YOUR OBJECTIVE =>
Find the line with "降，影响军费开支。关于缩小工农业产品剪刀" in the records below. Output exactly from there until after the line with "みを行っているというお店が多いですが、", without pictures.

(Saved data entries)
• • • •
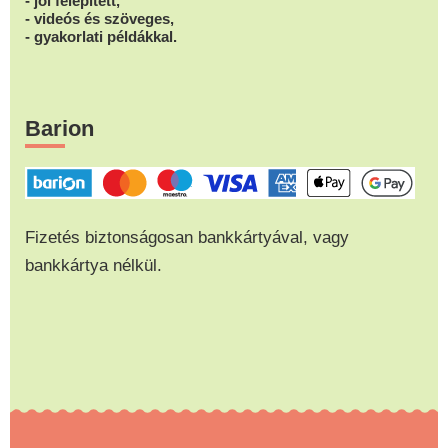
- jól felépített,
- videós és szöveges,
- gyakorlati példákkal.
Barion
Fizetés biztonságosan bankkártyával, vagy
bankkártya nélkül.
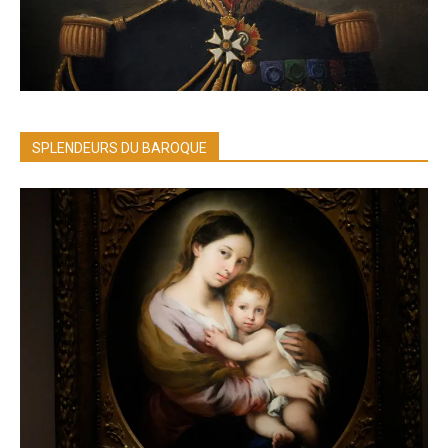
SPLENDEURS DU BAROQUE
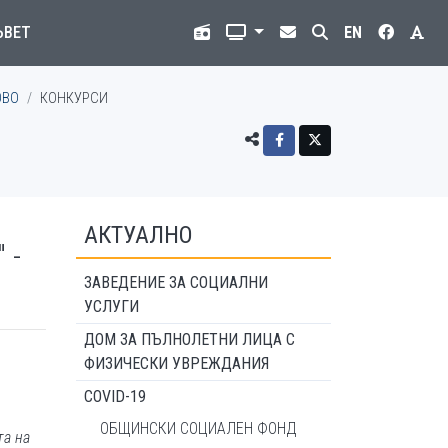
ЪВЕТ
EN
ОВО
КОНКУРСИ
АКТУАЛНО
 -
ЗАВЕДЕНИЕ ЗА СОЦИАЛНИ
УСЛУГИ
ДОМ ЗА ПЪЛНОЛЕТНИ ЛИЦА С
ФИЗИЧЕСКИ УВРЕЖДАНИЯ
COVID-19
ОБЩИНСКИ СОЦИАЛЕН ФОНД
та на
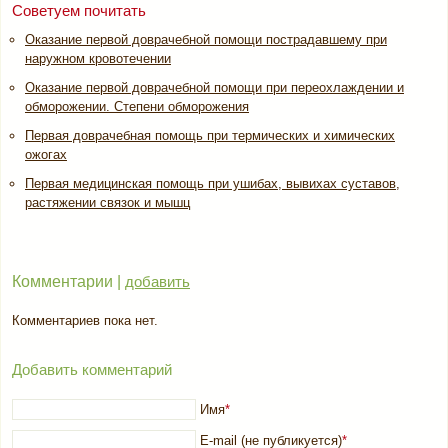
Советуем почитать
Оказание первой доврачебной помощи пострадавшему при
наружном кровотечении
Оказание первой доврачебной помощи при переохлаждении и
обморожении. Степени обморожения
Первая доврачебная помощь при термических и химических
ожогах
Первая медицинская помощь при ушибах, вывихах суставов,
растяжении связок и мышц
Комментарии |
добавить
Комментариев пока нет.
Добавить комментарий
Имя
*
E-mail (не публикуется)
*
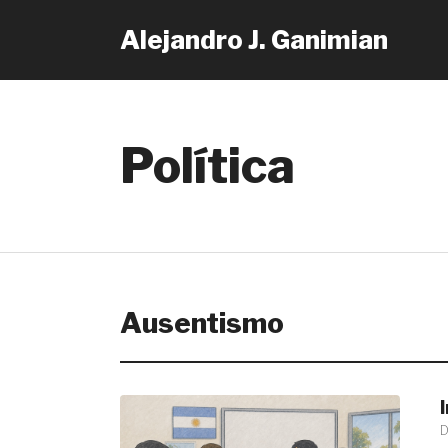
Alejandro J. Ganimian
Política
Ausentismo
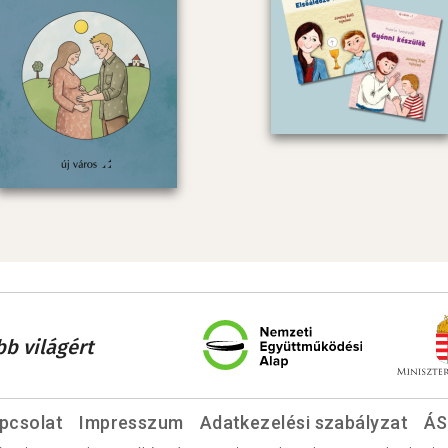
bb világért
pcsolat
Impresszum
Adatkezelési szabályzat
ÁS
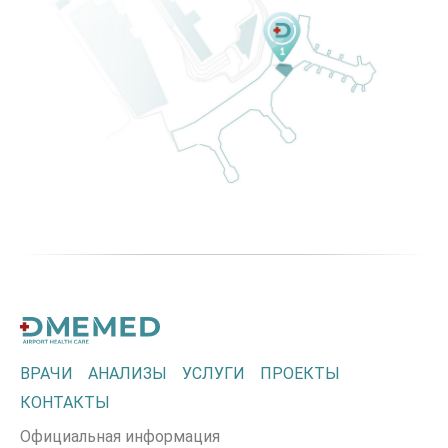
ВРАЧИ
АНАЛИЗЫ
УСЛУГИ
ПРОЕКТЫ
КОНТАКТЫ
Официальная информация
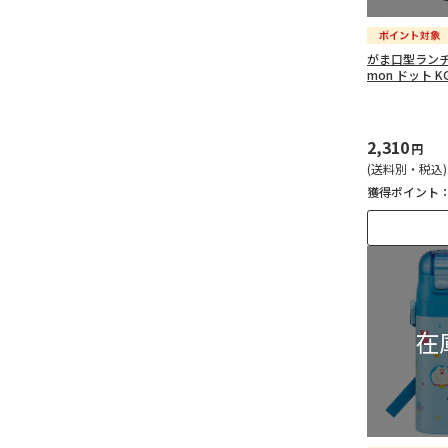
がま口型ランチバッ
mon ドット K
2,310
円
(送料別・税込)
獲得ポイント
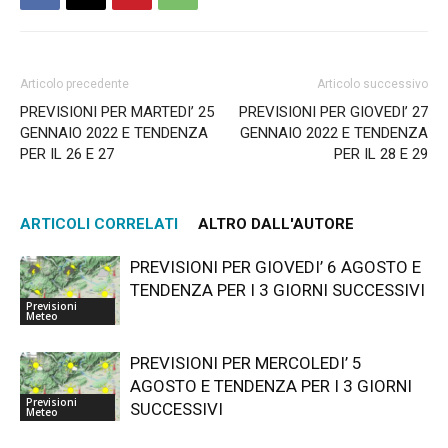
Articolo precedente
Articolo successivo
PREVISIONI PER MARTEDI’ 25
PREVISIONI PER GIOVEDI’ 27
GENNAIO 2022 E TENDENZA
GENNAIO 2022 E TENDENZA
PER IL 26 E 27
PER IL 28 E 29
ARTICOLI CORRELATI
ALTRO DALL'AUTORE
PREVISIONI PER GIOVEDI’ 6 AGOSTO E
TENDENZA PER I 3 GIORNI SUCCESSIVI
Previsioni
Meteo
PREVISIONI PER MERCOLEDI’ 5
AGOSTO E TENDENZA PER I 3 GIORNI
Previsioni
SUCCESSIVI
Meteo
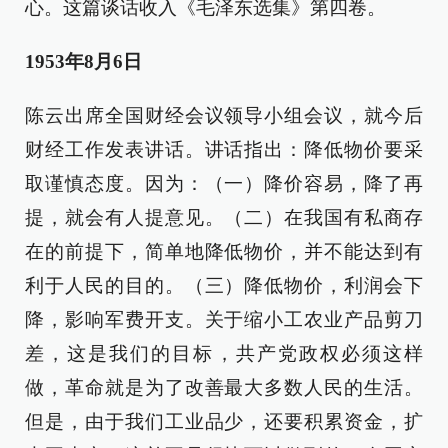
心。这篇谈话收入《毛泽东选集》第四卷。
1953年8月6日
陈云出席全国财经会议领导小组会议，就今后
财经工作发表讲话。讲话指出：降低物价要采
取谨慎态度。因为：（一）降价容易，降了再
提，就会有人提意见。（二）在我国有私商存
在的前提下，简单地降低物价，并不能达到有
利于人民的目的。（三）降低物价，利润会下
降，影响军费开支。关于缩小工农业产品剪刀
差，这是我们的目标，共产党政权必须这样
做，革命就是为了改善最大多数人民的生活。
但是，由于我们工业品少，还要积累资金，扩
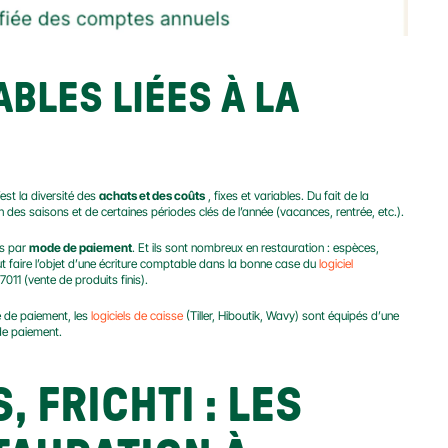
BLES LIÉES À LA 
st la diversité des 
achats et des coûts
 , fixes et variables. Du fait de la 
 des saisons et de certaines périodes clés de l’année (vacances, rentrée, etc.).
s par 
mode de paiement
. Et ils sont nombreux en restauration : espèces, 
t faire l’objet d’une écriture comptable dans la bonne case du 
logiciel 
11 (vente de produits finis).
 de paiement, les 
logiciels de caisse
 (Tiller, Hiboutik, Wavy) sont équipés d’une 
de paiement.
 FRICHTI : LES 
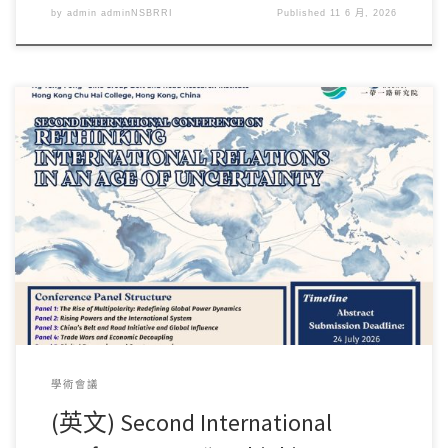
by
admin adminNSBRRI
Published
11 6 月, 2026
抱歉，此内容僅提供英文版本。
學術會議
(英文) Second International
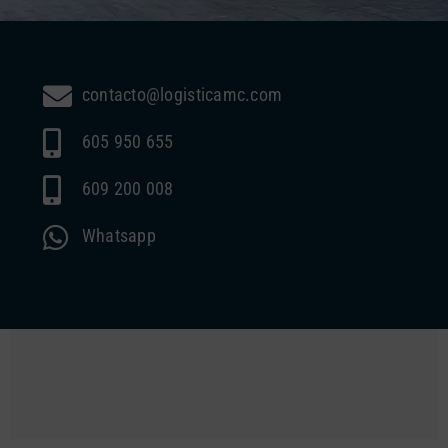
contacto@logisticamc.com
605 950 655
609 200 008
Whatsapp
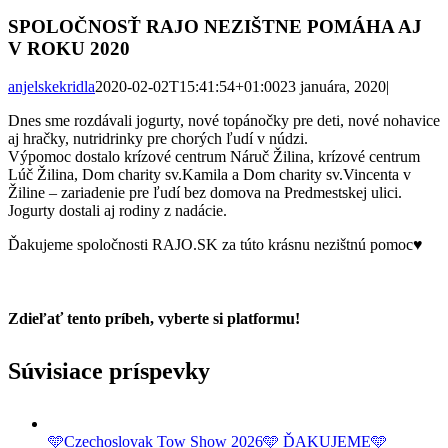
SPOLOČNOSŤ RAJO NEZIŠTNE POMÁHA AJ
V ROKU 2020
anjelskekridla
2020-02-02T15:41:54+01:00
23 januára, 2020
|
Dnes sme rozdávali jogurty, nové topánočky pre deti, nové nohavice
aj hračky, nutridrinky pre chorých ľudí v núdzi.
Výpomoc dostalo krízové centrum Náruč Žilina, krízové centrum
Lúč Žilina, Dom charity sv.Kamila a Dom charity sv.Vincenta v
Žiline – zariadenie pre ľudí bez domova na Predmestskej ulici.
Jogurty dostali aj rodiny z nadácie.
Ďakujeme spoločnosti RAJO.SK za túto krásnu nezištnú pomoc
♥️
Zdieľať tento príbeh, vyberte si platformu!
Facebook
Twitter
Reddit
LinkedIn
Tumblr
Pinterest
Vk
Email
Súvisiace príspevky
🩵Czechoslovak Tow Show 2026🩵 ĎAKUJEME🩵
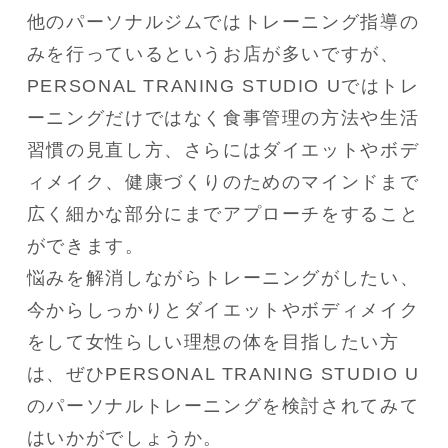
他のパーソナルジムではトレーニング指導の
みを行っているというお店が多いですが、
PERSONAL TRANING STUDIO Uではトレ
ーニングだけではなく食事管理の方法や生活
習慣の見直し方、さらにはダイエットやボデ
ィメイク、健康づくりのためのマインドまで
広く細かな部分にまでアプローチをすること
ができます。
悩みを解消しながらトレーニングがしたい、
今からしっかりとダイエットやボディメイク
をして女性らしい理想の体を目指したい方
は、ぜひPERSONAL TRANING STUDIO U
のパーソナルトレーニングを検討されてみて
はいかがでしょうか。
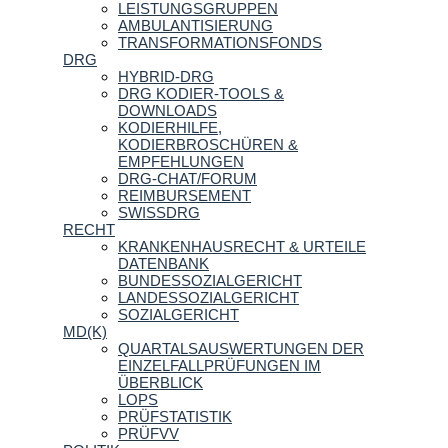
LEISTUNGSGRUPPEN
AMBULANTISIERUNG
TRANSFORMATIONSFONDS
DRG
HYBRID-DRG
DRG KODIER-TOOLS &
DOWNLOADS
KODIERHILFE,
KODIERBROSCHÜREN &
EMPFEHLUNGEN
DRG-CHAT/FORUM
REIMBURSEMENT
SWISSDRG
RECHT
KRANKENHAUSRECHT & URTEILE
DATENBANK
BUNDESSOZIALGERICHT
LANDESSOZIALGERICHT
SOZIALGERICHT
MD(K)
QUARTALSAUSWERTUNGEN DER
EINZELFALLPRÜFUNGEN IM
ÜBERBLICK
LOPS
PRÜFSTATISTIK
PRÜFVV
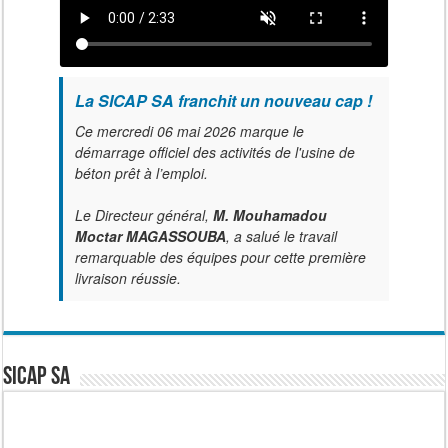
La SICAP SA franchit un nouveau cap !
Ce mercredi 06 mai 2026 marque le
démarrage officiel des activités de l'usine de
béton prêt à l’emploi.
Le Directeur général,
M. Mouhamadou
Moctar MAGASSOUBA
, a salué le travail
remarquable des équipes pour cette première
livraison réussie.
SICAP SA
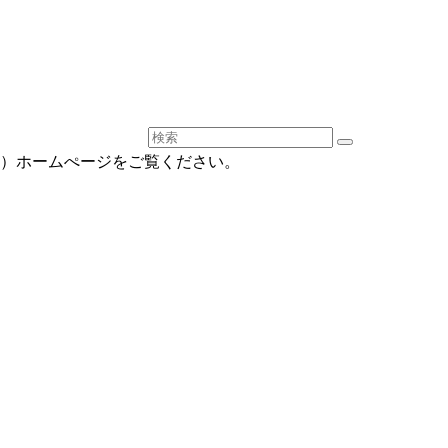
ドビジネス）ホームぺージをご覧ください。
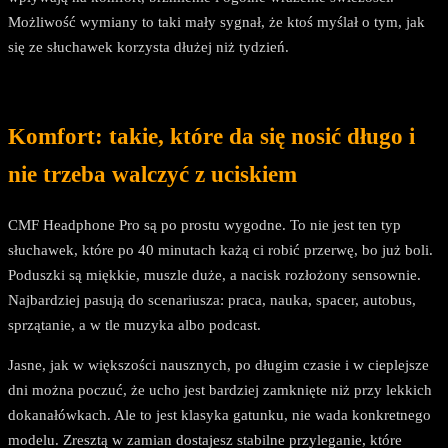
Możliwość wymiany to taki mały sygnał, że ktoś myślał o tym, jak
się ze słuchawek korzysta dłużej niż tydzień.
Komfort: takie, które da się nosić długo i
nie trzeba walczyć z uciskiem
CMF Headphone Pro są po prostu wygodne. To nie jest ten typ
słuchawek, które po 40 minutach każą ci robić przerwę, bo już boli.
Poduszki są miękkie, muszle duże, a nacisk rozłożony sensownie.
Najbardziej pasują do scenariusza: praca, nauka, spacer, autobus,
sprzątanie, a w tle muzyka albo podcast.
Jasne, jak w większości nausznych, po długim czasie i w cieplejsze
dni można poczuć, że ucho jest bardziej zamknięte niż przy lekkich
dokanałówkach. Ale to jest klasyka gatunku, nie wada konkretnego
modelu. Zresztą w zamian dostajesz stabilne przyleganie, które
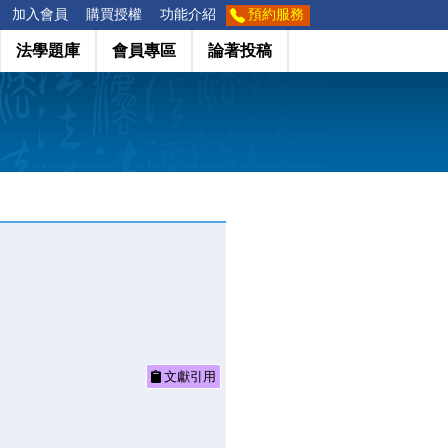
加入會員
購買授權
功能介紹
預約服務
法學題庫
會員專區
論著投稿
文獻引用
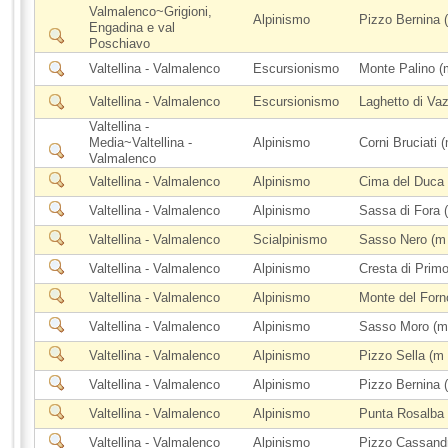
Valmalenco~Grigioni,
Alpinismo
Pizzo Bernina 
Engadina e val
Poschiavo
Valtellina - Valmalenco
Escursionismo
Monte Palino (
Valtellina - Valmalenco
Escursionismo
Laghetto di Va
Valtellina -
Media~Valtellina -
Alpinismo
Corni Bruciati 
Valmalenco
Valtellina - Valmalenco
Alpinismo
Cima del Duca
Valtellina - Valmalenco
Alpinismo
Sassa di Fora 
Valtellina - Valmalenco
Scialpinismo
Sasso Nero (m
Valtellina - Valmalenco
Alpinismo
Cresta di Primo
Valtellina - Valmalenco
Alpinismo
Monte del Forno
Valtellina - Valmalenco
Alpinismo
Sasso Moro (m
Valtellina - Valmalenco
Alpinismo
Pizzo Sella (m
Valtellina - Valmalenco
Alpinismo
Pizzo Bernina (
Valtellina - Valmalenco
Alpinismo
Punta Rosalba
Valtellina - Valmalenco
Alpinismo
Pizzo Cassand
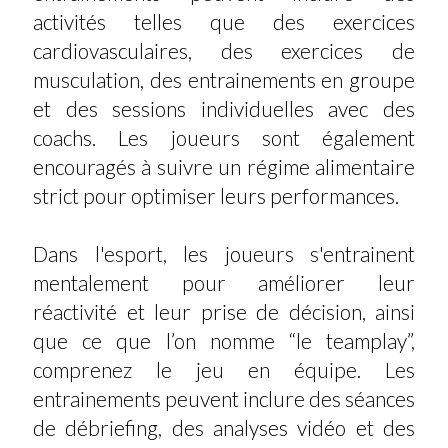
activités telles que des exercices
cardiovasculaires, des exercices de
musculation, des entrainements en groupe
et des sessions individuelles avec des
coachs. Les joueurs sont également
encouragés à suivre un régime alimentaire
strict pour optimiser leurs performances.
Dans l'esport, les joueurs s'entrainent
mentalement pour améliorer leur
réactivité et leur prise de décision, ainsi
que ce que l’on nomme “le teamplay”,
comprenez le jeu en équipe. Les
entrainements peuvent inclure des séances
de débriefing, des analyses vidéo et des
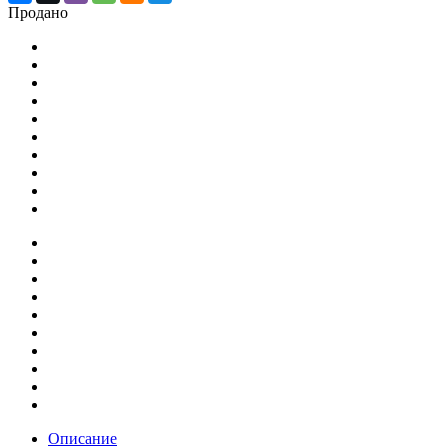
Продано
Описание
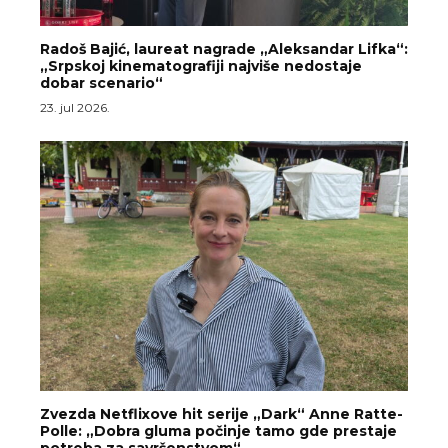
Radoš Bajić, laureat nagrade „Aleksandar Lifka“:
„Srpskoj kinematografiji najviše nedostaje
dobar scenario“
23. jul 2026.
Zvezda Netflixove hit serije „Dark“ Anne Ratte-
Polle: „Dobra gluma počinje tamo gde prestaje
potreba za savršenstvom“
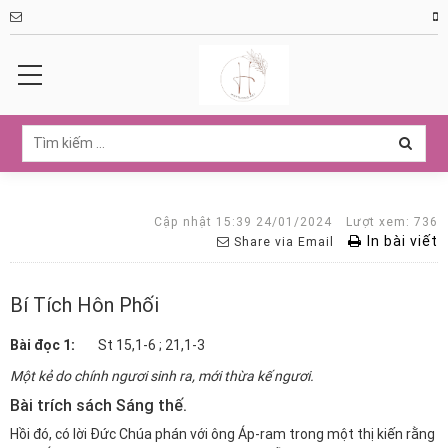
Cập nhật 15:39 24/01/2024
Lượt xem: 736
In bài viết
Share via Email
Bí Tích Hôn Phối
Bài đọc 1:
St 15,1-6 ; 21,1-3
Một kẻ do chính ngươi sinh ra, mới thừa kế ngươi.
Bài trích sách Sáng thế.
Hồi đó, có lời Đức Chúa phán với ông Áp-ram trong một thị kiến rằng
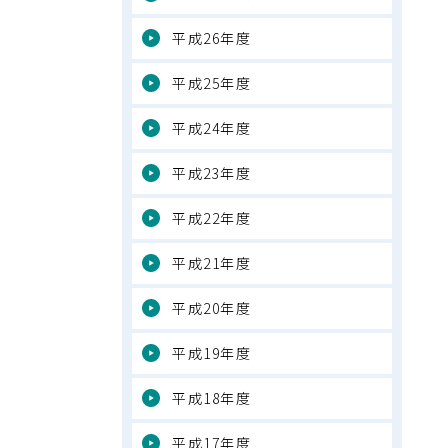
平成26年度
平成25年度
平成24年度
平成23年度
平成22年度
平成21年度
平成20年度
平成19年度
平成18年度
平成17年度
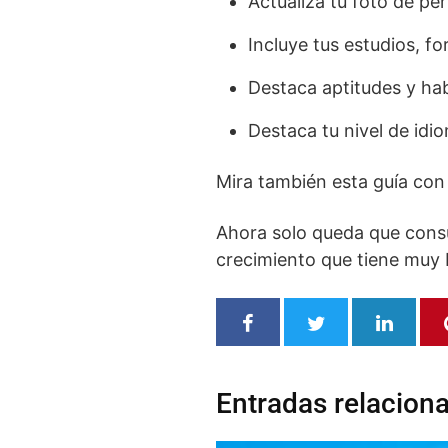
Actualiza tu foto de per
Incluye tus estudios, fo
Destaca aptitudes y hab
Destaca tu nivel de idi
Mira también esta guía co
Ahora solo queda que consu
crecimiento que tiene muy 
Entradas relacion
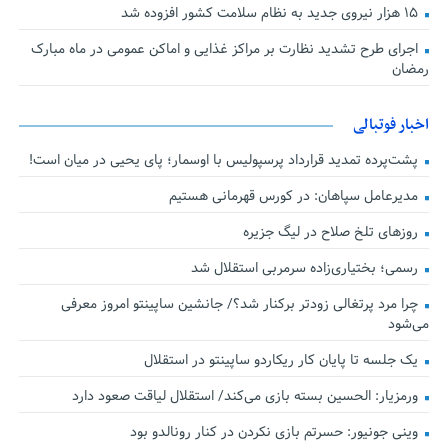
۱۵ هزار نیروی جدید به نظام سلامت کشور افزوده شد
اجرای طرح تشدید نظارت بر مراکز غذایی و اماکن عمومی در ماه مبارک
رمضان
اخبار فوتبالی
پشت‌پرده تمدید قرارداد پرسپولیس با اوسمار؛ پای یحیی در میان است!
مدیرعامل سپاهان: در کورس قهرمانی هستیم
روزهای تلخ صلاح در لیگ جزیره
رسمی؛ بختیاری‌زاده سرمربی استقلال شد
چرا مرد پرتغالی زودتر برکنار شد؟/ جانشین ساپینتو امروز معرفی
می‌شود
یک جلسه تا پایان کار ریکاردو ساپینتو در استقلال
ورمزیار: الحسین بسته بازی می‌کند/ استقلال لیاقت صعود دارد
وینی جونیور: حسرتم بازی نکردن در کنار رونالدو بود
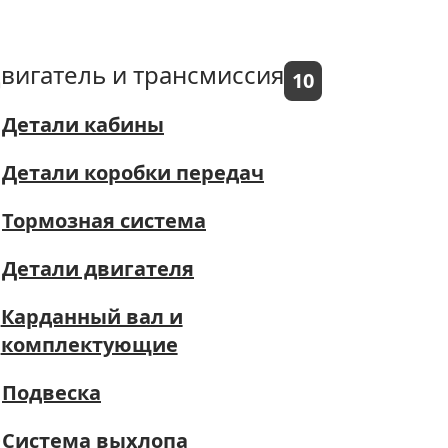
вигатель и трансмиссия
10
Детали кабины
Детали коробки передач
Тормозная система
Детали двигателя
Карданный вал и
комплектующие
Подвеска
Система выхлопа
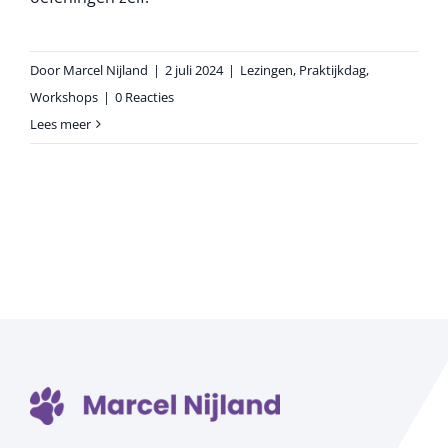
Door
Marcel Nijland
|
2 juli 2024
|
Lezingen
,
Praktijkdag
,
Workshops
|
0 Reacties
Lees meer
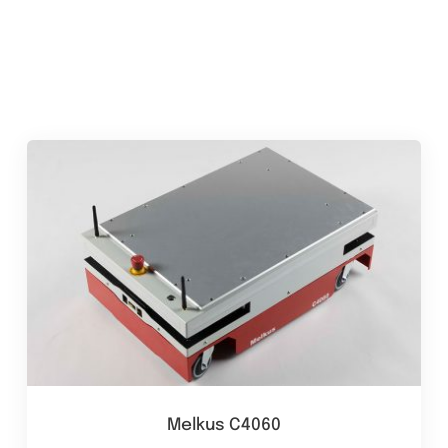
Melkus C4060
• • • •
EXERCISE OUTPUT =>
降，影响军费开支。关于缩小工农业产品剪刀
差，这是我们的目标，共产党政权必须这样
做，革命就是为了改善最大多数人民的生活。
但是，由于我们工业品少，还要积累资金，扩
BLES LIÉES À LA 
st la diversité des 
achats et des coûts
 , fixes et variables. Du fait de la 
 des saisons et de certaines périodes clés de l’année (vacances, rentrée, etc.).
s par 
mode de paiement
. Et ils sont nombreux en restauration : espèces, 
t faire l’objet d’une écriture comptable dans la bonne case du 
logiciel 
11 (vente de produits finis).
 de paiement, les 
logiciels de caisse
 (Tiller, Hiboutik, Wavy) sont équipés d’une 
de paiement.
 FRICHTI : LES 
by
admin adminNSBRRI
Published
11 6 月, 2026
抱歉，此内容僅提供英文版本。
學術會議
(英文) Second International
contacto@logisticamc.com
605 950 655
609 200 008
Whatsapp
SPOLOČNOSŤ RAJO NEZIŠTNE POMÁHA AJ
V ROKU 2020
anjelskekridla
2020-02-02T15:41:54+01:00
23 januára, 2020
|
Dnes sme rozdávali jogurty, nové topánočky pre deti, nové nohavice
aj hračky, nutridrinky pre chorých ľudí v núdzi.
Výpomoc dostalo krízové centrum Náruč Žilina, krízové centrum
Lúč Žilina, Dom charity sv.Kamila a Dom charity sv.Vincenta v
Žiline – zariadenie pre ľudí bez domova na Predmestskej ulici.
Jogurty dostali aj rodiny z nadácie.
Ďakujeme spoločnosti RAJO.SK za túto krásnu nezištnú pomoc
♥️
Zdieľať tento príbeh, vyberte si platformu!
Facebook
Twitter
Reddit
LinkedIn
Tumblr
Pinterest
Vk
Email
Súvisiace príspevky
🩵Czechoslovak Tow Show 2026🩵 ĎAKUJEME🩵
他のパーソナルジムではトレーニング指導の
みを行っているというお店が多いですが、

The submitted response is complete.